图神经网络学习(三)-常见的图神经网络库

1.Pytorch Geometric

 

PyTorch Geometric Library (简称 PyG) 是一个基于 PyTorch 的图神经网络库。它包含了很多 GNN 相关论文中的方法实现和常用数据集,并且提供了简单易用的接口来生成图。

1.1 数据集
图神经网络学习(三)-常见的图神经网络库_第1张图片

1.1.1 使用PyG自带的数据集

# %%
# 数据加载
dataset = Planetoid(root="data/Cora", name="Cora")
print(dataset)
print(dataset[0])
print(dataset.data)

图神经网络学习(三)-常见的图神经网络库_第2张图片

1.1.2 自己diy数据集

#%%
edge_index = torch.tensor([[0, 1, 1, 2],
                           [1, 0, 2, 1]], dtype=torch.long)
x = torch.tensor([[-1], [0], [1]], dtype=torch.float)
data = Data(x=x, edge_index=edge_index)

1.2 模型定义

大部分

图神经网络层的输入(两项):节点数据,边数据

图神经网络层的定义:节点的维度,输出的维度

1.2.1 GCN

# %%
# 构建一个网络模型类
class GCNnet(torch.nn.Module):
    def __init__(self, input_feature, num_classes):
        super(GCNnet, self).__init__()
        self.input_feature = input_feature  # 输入数据中,每个节点的特征数量
        self.num_classes = num_classes
        self.conv1 = GCNConv(input_feature, 32)
        self.conv2 = GCNConv(32, num_classes)

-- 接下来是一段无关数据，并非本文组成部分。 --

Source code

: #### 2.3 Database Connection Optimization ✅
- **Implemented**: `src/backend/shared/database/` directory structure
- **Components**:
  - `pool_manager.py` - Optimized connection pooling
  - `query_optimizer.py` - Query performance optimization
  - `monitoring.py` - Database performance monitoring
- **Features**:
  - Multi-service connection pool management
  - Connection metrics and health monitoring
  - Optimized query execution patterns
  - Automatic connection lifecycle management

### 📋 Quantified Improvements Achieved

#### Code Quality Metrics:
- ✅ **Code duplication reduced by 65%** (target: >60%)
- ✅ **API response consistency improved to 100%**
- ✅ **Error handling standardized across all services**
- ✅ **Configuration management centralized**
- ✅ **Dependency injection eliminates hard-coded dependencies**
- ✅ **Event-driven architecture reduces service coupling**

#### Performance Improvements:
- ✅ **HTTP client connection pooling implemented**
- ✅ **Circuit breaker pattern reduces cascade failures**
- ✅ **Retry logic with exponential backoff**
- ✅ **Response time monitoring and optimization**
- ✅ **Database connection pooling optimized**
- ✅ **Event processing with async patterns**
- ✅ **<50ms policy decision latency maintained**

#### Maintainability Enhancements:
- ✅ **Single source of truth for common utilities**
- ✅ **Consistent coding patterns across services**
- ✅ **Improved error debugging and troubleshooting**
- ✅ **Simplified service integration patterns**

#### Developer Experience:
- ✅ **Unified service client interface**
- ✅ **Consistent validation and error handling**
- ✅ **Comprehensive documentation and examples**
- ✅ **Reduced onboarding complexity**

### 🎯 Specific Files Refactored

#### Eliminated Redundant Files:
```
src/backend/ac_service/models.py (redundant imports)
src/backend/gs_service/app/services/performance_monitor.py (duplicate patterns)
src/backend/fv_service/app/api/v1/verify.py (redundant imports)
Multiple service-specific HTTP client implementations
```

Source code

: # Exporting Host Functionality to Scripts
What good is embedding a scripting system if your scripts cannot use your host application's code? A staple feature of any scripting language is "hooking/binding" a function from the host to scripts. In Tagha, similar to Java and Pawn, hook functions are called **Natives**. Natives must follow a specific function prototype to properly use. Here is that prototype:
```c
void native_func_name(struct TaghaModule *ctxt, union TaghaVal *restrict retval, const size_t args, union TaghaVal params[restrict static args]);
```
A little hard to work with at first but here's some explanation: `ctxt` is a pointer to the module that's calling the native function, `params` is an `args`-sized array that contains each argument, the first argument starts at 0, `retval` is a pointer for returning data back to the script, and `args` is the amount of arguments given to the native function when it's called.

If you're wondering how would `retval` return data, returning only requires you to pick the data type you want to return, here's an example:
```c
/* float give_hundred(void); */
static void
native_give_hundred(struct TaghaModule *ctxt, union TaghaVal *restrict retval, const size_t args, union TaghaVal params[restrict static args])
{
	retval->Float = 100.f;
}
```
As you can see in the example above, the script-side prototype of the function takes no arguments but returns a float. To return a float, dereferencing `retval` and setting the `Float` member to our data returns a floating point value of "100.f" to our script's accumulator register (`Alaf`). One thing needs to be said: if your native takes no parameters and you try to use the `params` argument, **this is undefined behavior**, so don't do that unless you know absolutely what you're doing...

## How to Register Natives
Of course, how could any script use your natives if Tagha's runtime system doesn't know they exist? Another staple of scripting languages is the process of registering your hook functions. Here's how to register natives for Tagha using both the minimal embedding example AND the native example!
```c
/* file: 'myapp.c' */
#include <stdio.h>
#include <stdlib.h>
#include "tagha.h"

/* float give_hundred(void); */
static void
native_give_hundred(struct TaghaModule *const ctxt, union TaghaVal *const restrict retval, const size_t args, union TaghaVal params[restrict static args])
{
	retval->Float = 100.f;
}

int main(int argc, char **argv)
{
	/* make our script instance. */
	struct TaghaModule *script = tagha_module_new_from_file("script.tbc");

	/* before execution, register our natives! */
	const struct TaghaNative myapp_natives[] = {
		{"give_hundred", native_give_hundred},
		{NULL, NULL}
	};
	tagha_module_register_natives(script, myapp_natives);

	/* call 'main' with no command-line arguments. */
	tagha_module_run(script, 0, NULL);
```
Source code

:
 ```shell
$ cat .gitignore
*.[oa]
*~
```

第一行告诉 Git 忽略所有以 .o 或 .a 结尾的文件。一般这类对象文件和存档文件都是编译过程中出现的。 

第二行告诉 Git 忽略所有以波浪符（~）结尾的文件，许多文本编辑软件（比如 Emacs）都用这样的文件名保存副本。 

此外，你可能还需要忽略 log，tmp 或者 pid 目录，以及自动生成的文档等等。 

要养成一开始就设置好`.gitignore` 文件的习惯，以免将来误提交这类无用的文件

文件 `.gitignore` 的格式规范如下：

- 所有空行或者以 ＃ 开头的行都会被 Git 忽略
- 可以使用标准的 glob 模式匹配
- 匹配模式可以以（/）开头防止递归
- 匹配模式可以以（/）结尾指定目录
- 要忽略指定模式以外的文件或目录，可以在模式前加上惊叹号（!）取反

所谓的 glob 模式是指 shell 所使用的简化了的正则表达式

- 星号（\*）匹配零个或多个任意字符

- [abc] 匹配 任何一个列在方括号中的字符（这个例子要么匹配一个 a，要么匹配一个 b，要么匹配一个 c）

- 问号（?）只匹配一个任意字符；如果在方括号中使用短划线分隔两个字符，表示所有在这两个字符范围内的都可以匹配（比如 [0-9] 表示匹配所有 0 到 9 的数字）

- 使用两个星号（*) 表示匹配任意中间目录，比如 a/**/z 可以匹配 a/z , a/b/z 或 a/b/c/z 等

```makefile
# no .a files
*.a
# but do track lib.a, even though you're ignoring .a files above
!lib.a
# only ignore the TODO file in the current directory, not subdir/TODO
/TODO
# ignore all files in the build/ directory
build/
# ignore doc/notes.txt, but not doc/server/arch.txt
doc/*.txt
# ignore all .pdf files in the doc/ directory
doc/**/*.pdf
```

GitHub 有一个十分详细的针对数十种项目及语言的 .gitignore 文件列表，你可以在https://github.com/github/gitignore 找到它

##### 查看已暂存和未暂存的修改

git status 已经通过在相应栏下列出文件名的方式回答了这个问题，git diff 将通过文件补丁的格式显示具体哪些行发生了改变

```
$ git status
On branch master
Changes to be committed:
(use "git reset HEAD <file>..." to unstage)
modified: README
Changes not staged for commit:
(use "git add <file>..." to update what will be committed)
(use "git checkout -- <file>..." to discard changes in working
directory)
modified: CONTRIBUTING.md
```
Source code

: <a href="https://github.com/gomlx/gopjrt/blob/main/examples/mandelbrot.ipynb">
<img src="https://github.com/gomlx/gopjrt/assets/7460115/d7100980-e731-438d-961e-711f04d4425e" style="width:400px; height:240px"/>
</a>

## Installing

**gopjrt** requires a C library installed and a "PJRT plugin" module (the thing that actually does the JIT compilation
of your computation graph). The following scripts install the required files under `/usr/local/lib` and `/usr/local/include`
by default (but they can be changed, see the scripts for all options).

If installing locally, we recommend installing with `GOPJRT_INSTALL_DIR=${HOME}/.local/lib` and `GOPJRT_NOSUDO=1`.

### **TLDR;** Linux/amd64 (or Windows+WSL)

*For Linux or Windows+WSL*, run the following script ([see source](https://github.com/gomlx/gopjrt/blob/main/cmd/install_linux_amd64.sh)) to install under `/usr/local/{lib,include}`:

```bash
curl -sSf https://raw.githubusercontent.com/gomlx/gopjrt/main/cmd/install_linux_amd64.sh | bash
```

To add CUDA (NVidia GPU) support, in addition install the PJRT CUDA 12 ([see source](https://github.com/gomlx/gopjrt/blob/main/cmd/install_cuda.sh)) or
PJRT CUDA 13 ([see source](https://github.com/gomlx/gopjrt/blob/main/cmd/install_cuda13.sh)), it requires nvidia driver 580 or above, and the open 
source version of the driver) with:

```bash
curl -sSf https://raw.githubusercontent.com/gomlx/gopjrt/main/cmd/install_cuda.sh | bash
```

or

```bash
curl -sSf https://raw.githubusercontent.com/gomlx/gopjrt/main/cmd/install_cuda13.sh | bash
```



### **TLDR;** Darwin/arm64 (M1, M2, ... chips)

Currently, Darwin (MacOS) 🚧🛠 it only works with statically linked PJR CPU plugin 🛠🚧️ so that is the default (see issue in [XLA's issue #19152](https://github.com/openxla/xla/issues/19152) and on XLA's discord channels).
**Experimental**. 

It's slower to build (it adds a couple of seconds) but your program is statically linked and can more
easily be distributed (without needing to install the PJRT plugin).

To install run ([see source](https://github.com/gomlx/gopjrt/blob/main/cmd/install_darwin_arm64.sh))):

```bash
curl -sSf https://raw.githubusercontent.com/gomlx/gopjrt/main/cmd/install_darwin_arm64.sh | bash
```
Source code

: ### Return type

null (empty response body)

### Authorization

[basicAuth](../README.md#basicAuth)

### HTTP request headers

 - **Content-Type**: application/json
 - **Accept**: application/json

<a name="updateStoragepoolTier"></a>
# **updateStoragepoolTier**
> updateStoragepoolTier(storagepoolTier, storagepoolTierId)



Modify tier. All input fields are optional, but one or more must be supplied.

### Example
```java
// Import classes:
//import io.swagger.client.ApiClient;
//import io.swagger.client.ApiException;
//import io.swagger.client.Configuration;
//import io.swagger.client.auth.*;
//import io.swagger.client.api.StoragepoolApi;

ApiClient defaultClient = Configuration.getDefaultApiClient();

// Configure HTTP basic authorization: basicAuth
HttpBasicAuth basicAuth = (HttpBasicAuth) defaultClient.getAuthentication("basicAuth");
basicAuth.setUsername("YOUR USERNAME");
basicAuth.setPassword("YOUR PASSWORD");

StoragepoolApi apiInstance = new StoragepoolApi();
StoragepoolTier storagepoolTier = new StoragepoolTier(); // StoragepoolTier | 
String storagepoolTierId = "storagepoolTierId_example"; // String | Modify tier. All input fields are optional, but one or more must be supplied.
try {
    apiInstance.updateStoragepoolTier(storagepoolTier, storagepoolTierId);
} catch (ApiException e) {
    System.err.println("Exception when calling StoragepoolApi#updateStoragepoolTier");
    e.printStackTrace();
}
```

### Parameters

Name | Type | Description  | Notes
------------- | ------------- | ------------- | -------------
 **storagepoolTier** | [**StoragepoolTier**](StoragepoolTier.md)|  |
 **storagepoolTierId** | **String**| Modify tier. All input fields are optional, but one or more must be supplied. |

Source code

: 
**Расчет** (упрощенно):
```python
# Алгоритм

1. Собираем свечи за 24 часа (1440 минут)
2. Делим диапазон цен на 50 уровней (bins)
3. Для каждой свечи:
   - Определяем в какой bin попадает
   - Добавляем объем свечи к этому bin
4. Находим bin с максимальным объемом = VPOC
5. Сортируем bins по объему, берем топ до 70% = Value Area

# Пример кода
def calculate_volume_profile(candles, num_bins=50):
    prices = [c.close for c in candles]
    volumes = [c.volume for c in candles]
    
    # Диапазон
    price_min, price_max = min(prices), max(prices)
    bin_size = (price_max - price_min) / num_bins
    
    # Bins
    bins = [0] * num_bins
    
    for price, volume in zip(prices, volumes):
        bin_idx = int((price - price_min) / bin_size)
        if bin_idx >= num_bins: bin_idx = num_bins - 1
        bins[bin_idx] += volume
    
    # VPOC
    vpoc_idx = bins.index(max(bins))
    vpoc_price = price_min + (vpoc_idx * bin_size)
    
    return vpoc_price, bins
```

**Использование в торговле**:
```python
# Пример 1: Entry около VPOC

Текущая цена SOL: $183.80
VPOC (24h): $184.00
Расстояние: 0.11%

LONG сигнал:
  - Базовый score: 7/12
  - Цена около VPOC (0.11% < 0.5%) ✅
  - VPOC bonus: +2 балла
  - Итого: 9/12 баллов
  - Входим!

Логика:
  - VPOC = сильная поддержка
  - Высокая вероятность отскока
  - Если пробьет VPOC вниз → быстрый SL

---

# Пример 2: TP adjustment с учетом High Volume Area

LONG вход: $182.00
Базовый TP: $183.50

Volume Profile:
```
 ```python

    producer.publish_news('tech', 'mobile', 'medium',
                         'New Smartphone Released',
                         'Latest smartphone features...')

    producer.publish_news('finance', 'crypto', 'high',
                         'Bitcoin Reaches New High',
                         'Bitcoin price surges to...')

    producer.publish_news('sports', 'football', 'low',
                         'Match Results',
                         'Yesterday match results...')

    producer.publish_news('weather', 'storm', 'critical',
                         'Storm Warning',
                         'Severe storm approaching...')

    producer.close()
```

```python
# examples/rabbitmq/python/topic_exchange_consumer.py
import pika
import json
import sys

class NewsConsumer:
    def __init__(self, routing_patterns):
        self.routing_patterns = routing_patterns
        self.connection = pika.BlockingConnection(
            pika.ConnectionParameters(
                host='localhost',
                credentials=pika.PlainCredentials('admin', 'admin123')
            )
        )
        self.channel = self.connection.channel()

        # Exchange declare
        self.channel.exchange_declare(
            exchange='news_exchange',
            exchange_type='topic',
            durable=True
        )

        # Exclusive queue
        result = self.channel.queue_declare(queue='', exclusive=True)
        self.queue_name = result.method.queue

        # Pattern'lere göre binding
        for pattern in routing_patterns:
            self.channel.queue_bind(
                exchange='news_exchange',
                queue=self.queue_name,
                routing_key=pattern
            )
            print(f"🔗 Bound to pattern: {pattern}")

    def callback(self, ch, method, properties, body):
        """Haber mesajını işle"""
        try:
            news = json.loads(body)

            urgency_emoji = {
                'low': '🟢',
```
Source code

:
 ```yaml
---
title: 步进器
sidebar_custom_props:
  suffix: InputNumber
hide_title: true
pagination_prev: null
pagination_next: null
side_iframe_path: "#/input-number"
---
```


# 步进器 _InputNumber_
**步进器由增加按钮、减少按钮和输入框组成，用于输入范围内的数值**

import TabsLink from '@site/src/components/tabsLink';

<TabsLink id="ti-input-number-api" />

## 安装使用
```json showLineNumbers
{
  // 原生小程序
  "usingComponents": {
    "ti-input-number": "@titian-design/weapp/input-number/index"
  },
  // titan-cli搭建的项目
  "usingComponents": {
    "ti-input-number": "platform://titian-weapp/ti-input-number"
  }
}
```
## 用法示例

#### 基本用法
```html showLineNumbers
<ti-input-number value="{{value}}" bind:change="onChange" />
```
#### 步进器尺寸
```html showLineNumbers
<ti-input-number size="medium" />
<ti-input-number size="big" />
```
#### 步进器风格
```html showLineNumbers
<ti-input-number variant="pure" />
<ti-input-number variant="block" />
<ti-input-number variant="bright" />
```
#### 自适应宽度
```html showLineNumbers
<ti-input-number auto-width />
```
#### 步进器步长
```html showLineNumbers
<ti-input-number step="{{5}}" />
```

    def forward(self, data):
        x, edge_index = data.x, data.edge_index
        x = self.conv1(x, edge_index)
        x = F.relu(x)
        x = self.conv2(x, edge_index)
        return F.softmax(x, dim=1)

1.2.2 GraphSage

# %%
# 构建一个网络模型类
class SAGEnet(torch.nn.Module):
    def __init__(self, input_feature, num_classes):
        super(SAGEnet, self).__init__()
        self.input_feature = input_feature  # 输入数据中,每个节点的特征数量
        self.num_classes = num_classes
        self.conv1 = SAGEConv(input_feature, 32)
        self.conv2 = SAGEConv(32, num_classes)

    def forward(self, data):
        x, edge_index = data.x, data.edge_index
        x = self.conv1(x, edge_index)
        x = F.relu(x)
        x = self.conv2(x, edge_index)
        return F.softmax(x, dim=1)

1.2.3 GAT

# %%
# 构建一个网络模型类
class GATnet(torch.nn.Module):
    def __init__(self, input_feature, num_classes):
        super(GATnet, self).__init__()
        self.input_feature = input_feature  # 输入数据中,每个节点的特征数量
        self.num_classes = num_classes
        self.conv1 = GATConv(input_feature, 32, heads=2)
        self.conv2 = GATConv(2 * 32, num_classes)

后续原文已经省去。